- Task goal
Look through the records below, and copy out every line that holds the string "ipspace".

- Entries supplied
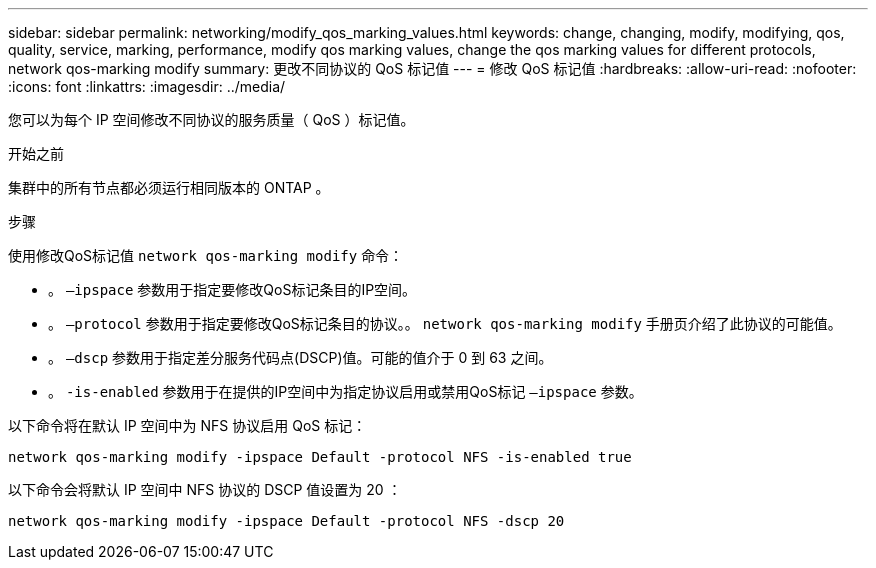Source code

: ---
sidebar: sidebar 
permalink: networking/modify_qos_marking_values.html 
keywords: change, changing, modify, modifying, qos, quality, service, marking, performance, modify qos marking values, change the qos marking values for different protocols, network qos-marking modify 
summary: 更改不同协议的 QoS 标记值 
---
= 修改 QoS 标记值
:hardbreaks:
:allow-uri-read: 
:nofooter: 
:icons: font
:linkattrs: 
:imagesdir: ../media/


[role="lead"]
您可以为每个 IP 空间修改不同协议的服务质量（ QoS ）标记值。

.开始之前
集群中的所有节点都必须运行相同版本的 ONTAP 。

.步骤
使用修改QoS标记值 `network qos-marking modify` 命令：

* 。 `–ipspace` 参数用于指定要修改QoS标记条目的IP空间。
* 。 `–protocol` 参数用于指定要修改QoS标记条目的协议。。 `network qos-marking modify` 手册页介绍了此协议的可能值。
* 。 `–dscp` 参数用于指定差分服务代码点(DSCP)值。可能的值介于 0 到 63 之间。
* 。 `-is-enabled` 参数用于在提供的IP空间中为指定协议启用或禁用QoS标记 `–ipspace` 参数。


以下命令将在默认 IP 空间中为 NFS 协议启用 QoS 标记：

....
network qos-marking modify -ipspace Default -protocol NFS -is-enabled true
....
以下命令会将默认 IP 空间中 NFS 协议的 DSCP 值设置为 20 ：

....
network qos-marking modify -ipspace Default -protocol NFS -dscp 20
....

- Result of this task
* 。 `–ipspace` 参数用于指定要修改QoS标记条目的IP空间。
* 。 `-is-enabled` 参数用于在提供的IP空间中为指定协议启用或禁用QoS标记 `–ipspace` 参数。
network qos-marking modify -ipspace Default -protocol NFS -is-enabled true
network qos-marking modify -ipspace Default -protocol NFS -dscp 20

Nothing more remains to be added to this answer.